One way or another, Gamma Real Estate is confident that it will get to build an 800-foot tower on the Upper East Side. The question is when: If the City Council grandfathers the project, the developer can avoid a rezoning and continue working on the project uninterrupted. If not, Gamma will head to the city’s Board of Standards and Appeals (BSA). The latter option will add several months to the project’s timeline.
Jonathan Kalikow, Gamma’s co-founder and president, testified on Monday at a zoning and franchises subcommittee hearing that the completion of his Sutton Place project is inevitable. If the developer can show the BSA that the bulk of the project’s foundation is complete, Gamma will likely avoid the rezoning. Under city law, if excavation is complete and “substantial progress made on the foundations,” the project won’t have to abide by the zoning change.
Kalikow said the foundation for Sutton 58, a condominium tower planned for East 58th Street, will be complete in three weeks. Still, he noted that an appeal could take five or six months, imperiling hundreds of construction workers’ jobs.
“The only upshot of removing the grandfathering clause would be to punish us monetarily but also to displace and furlough a bunch of workers who really don’t deserve it,” he said.
Anthony Austin, an employee of Lendlease, which is the general contractor on the site, noted that a shutdown of the site would dramatically impact his family.
“It would technically stop my life,” he said at the hearing. “If it stops me, it stops my wife, it stops my kids. It stops my grandkids.”
Last week, the City Planning Commission approved a controversial rezoning of 10 blocks in Sutton Place but included a clause that would exempt Gamma’s project from the change. Local Council member Ben Kallos, who is a co-sponsor of the rezoning application, is pushing to have the grandfather clause removed before the full council votes on the measure. The rezoning will impose “tower on a base” standards in the area, which means that 45 to 50 percent of a building would need to be built below 150 feet.
Kallos said the grandfather clause might be a “red herring” for extending the rezoning process for another two weeks or so. A change to the application, like removing the clause, would send the measure back to City Planning for review, giving Gamma more time to complete the foundation.
The developer raced to beat the rezoning. Records filed with the Department of Buildings indicate that the city has consistently approved after-hour construction permits for the project for nearly every Saturday since June 3.

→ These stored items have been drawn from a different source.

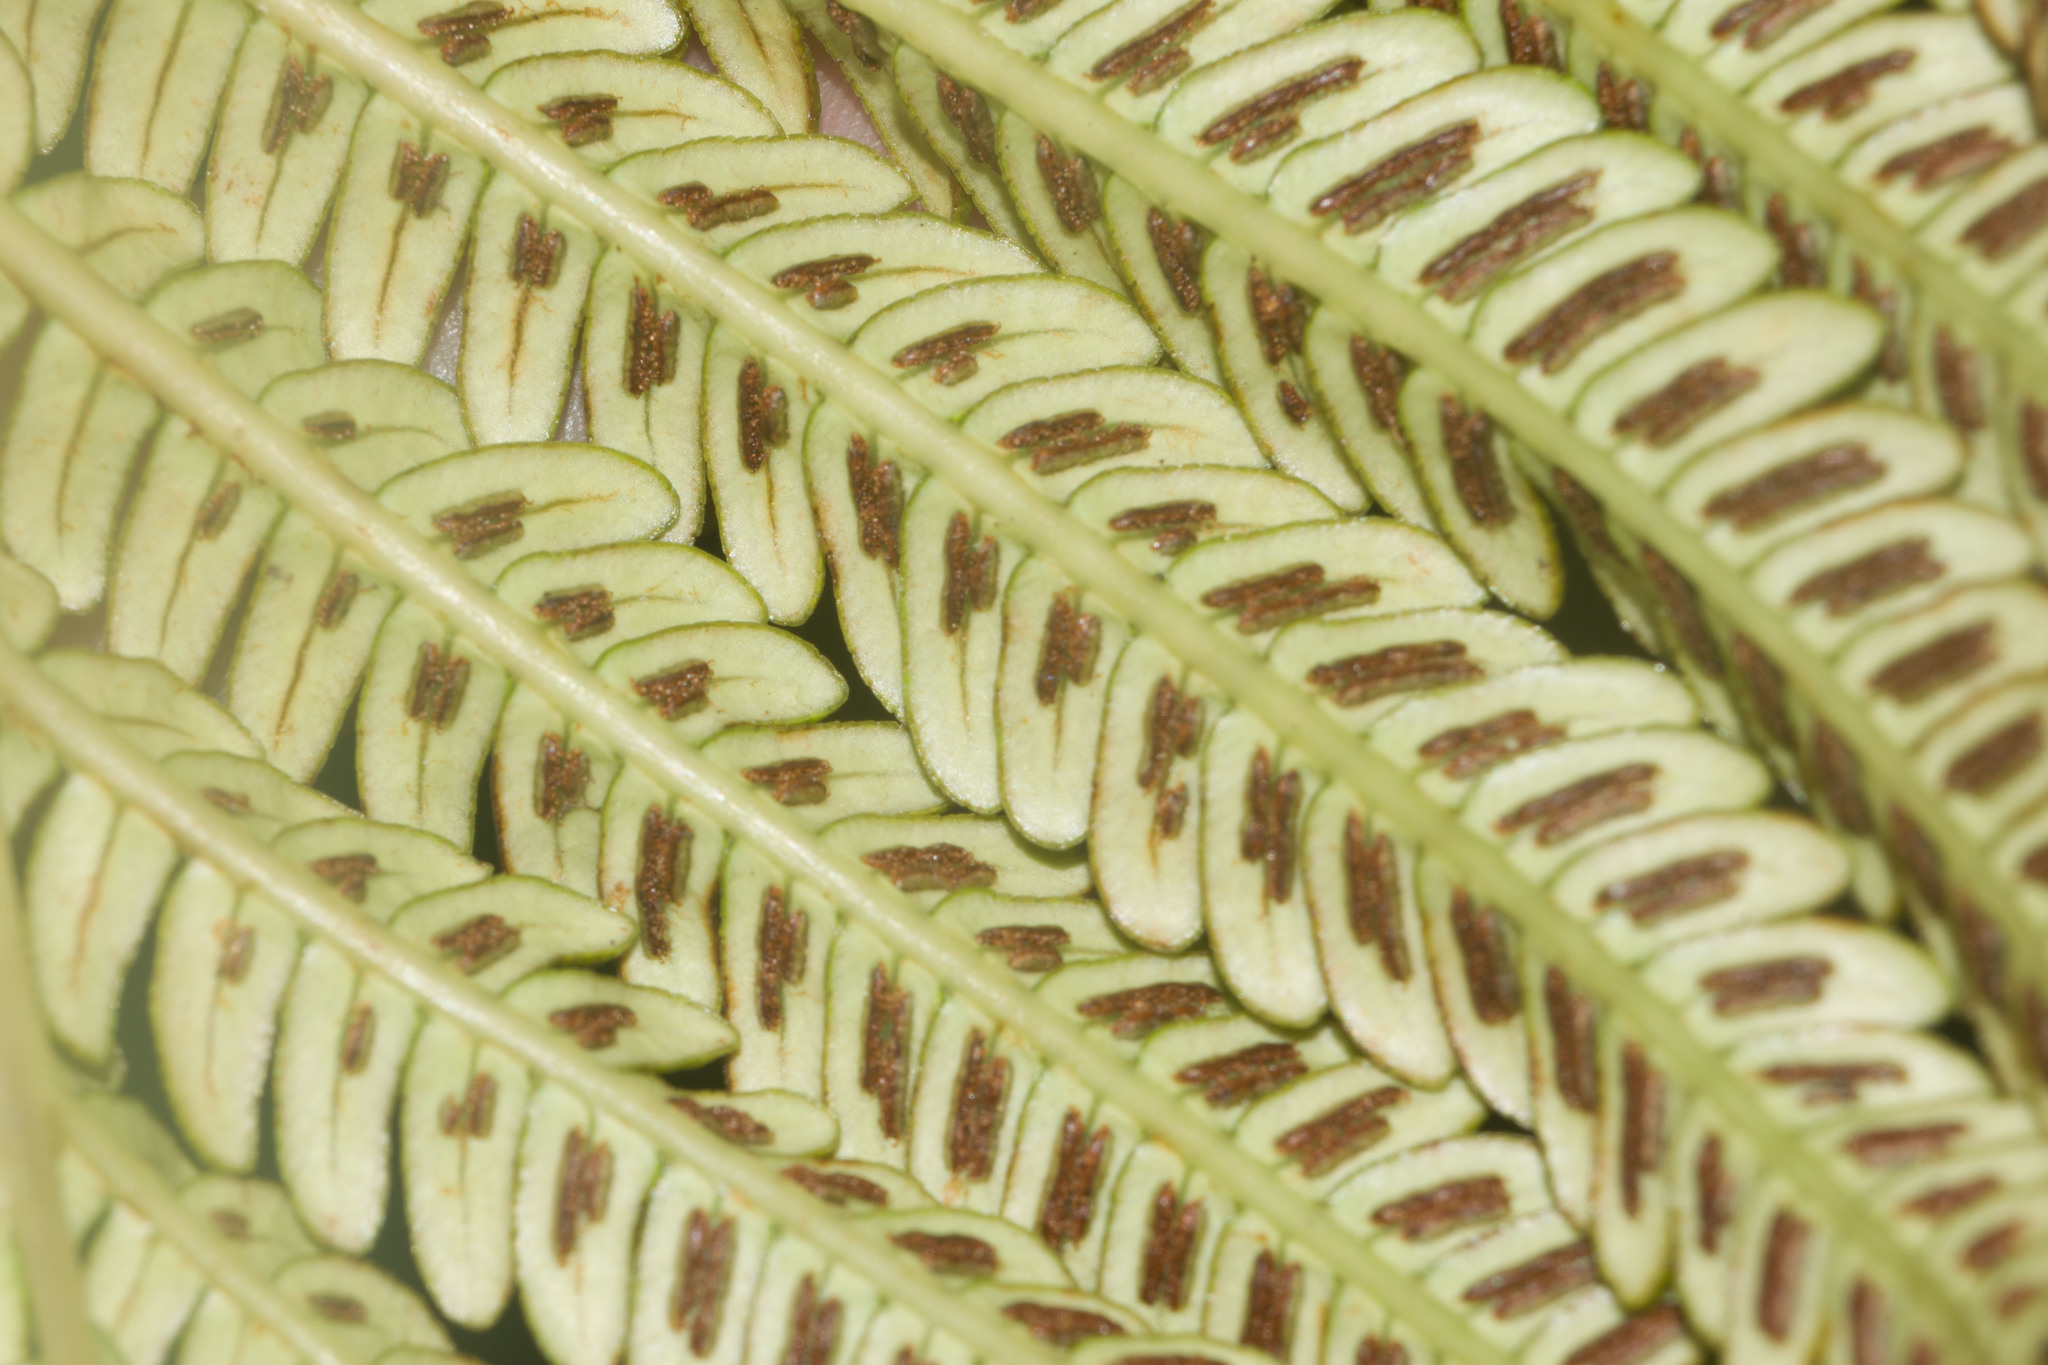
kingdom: Plantae
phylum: Tracheophyta
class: Polypodiopsida
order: Polypodiales
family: Blechnaceae
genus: Sadleria
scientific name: Sadleria cyatheoides
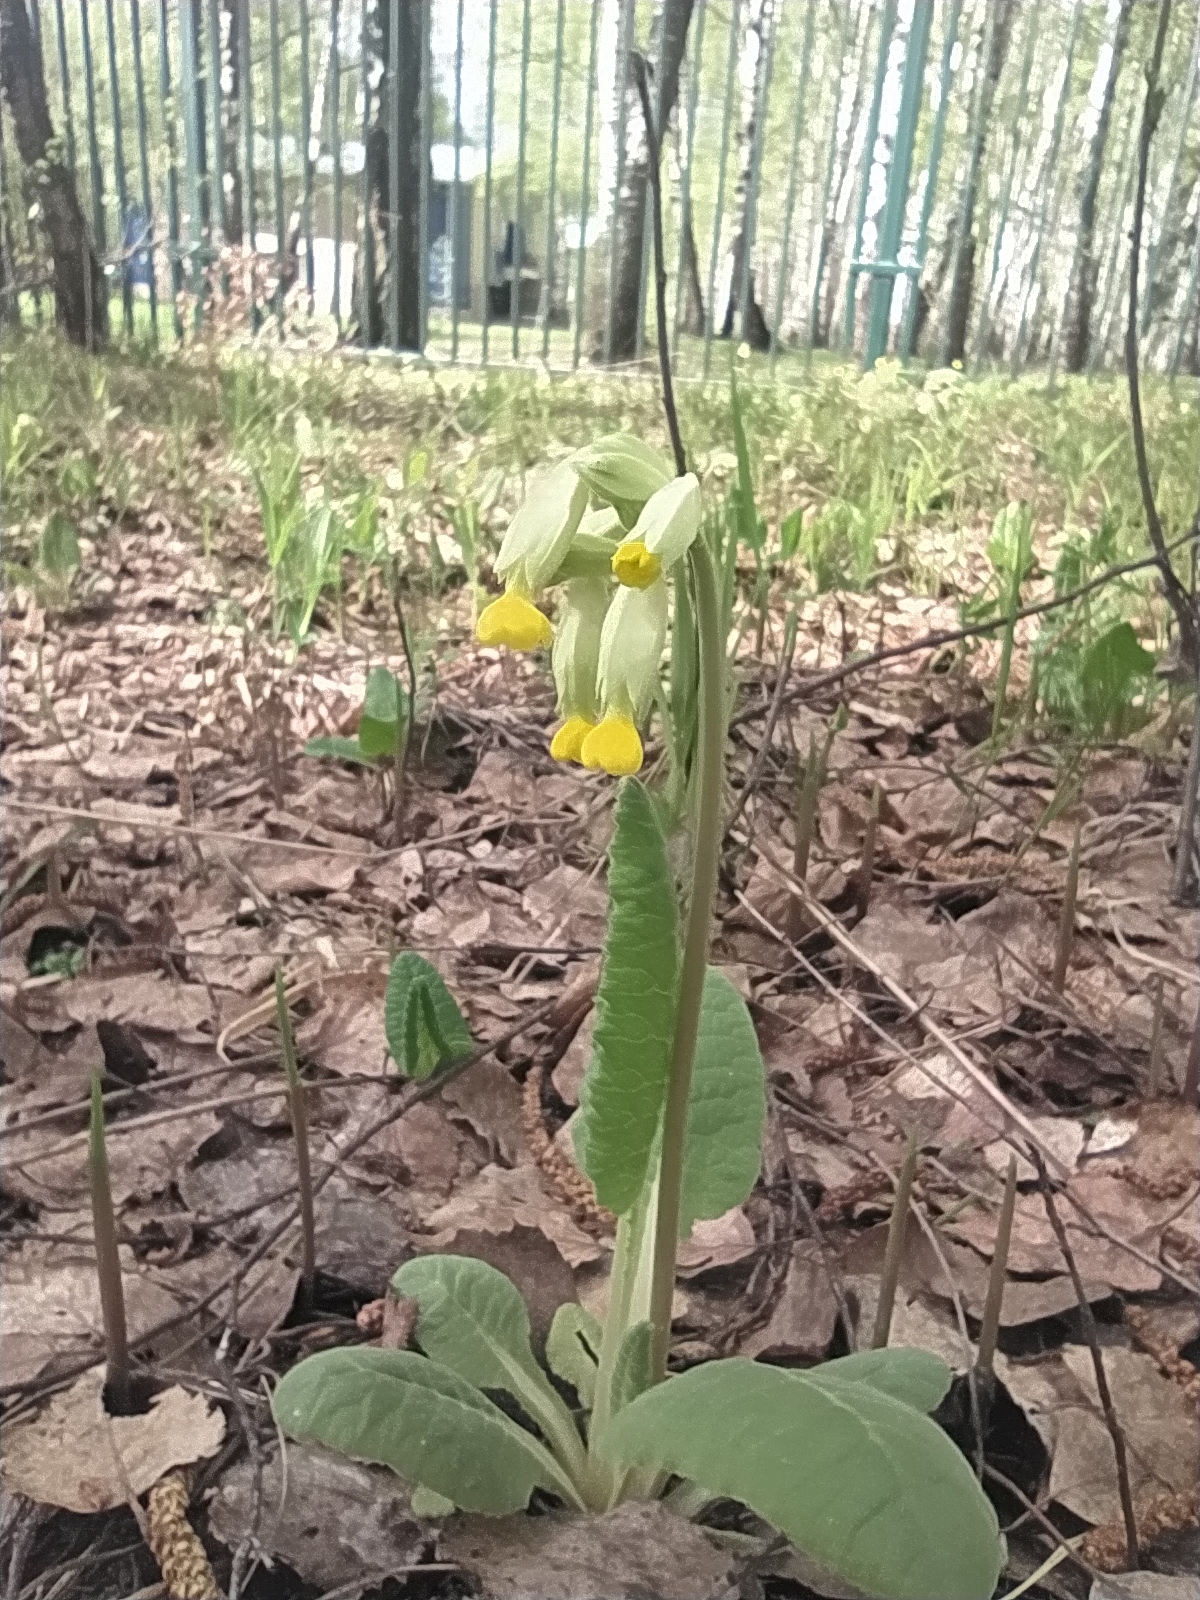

Those who support and oppose the rezoning both believe the application’s outcome has the power to set a dangerous precedent. Gamma argues that the effort amounts to spot zoning and will have a chilling effect on construction in the city, rendering “as-of-right” a meaningless concept. The East River Fifties Alliance, a coalition of residents of 45 buildings who filed the rezoning application, maintain that the change is meant to preserve the character of an area where a majority of the buildings range from 16 to 20 stories tall.
“People are extremely aware and concerned about the overdevelopment of supertall buildings,” said Sen. Liz Krueger, who also signed on to ERFA’s application. “Once you establish a precedent that’s out of context, they start popping up everywhere.”